Here our sylvan reverie is interrupted by the brief appearance of speed boats that zip tourists around the nearby whirlpool in the Niagara River.  Screams of excitement briefly overcome the roar of the engines and the thunderous water, and are gone again in a moment.

We continue northward, a steep drop to the river always to our right.  Maples and oaks cling to the edge and lean out over the water.  To the left, the forest towers.

Niagara Glen 05 Apollo of the Forest

From the path I catch a glimpse of a gargantuan tulip tree, the broadest-trunked and, I think, tallest tree I’ll see in the Glen.  Nothing around it compares.  I crane my whole body to try to see the top.  It’s highest branches vanish in the sunlight.

Niagara Glen 07 Feeling Small

We loop away from the water and wind among great boulders that have fallen from the escarpment that we climbed down to arrive in the Glen.  Their sheer sides are spotted with mosses and lichen, their tops with ferns, flowers, even shrubs.

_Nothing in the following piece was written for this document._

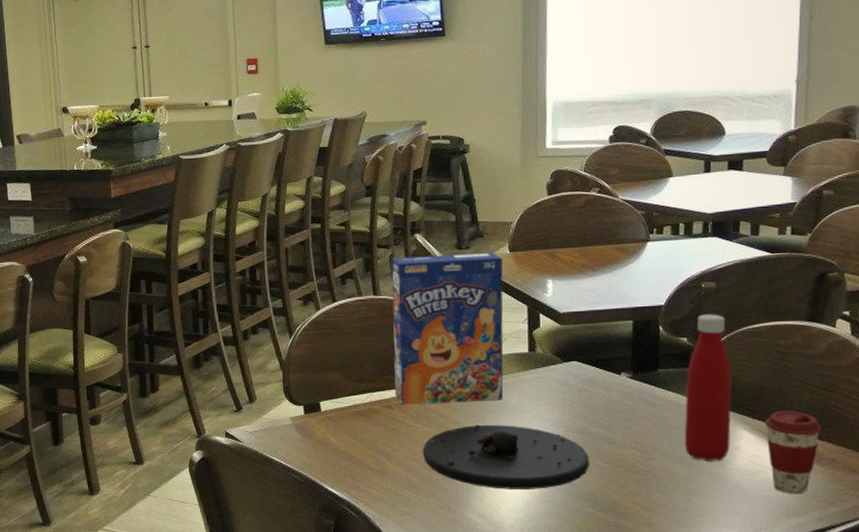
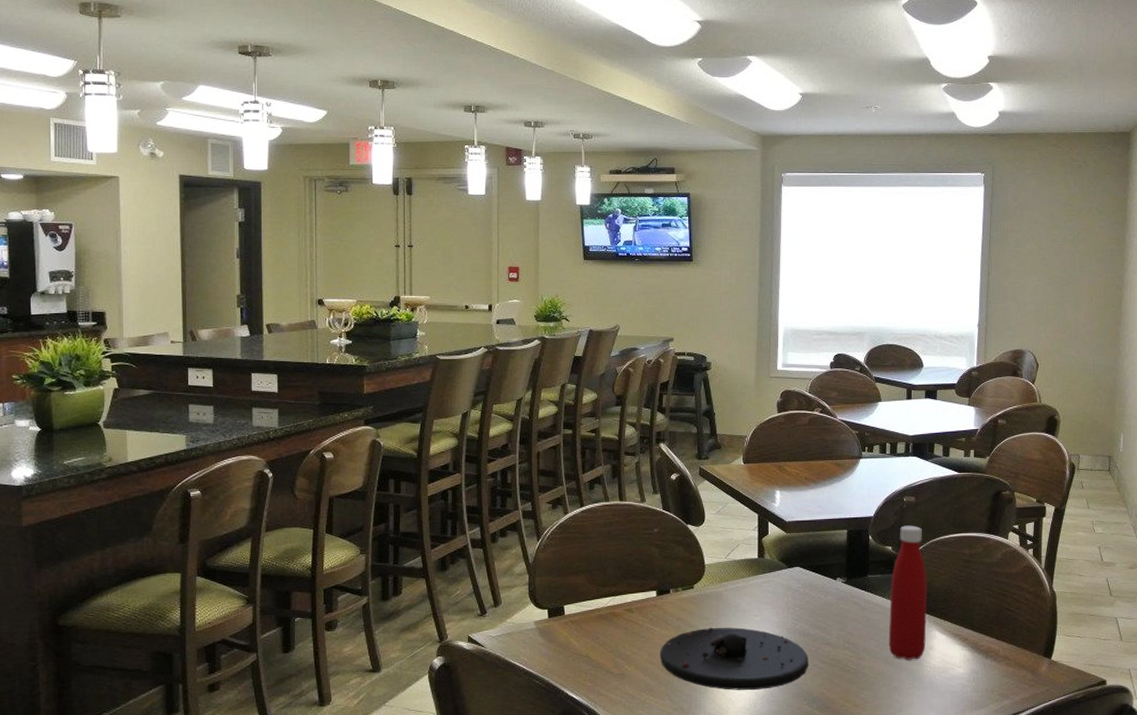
cereal box: present [392,253,504,405] -> none [636,464,737,608]
coffee cup: present [764,411,821,495] -> none [953,613,997,689]

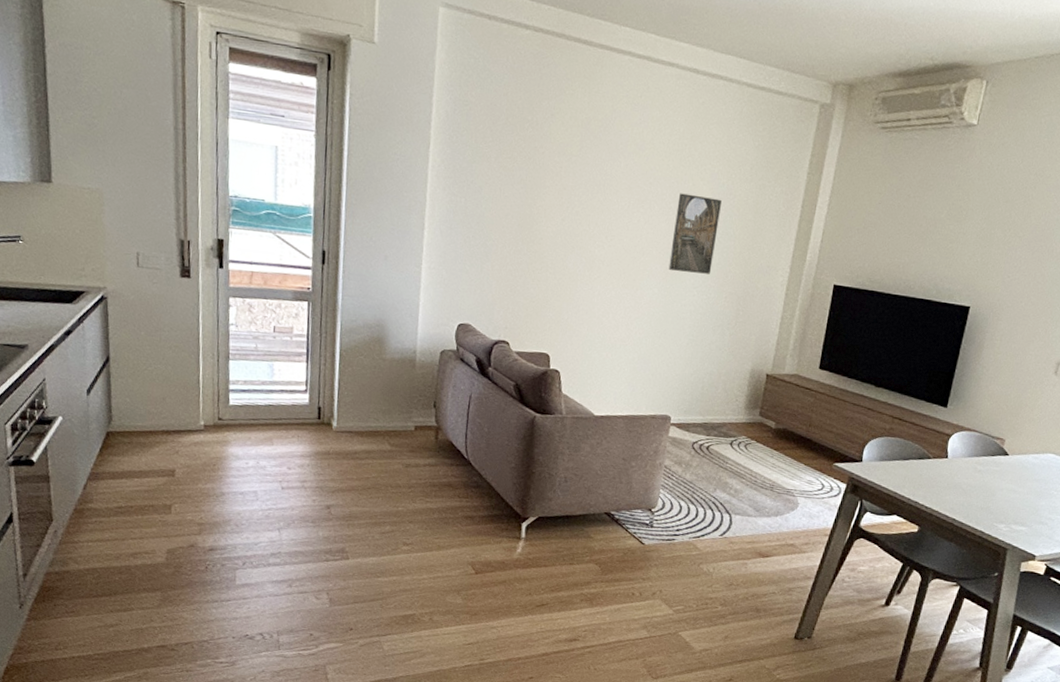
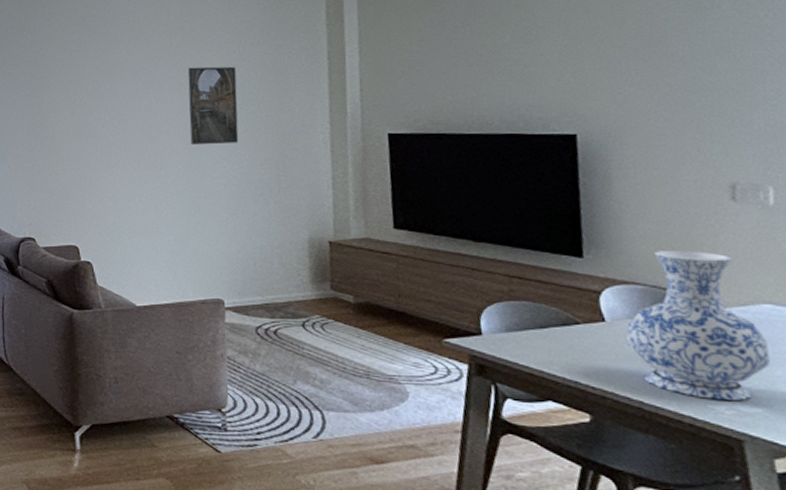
vase: none [956,407,1043,521] -> present [626,249,771,400]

Niagara Glen 08 The Lovers

We come across an ash and a maple intertwined.  I know from my favourite book about old-growth forests that trees in these places will communicate, even feed each other from their roots.  I can’t help but fancy that these two are lovers.

Niagara Glen 09 Gallery

The light here, as in other old forests I’ve been to, is magical.  The views from the path of the undisturbed forest are like galleries of green – dreams of a time before people took the saw to the whole province.

Niagara Glen 10 Ascent

Ascending the wall of the gorge feels like coming back to the modern world.  We begin to meet more people.  Markings are more frequent.

As we climb back up the precipitous steel mesh stairwell, we’re treated to panoramic vistas of the forest we’ve explored.  At the top of the escarpment on either side of the river are fences, buildings, signs of our era.  But below, many layers of rock down, as though preserved long ago and unearthed by erosion, is the Niagara Glen.

It spreads out before us, a place out of time.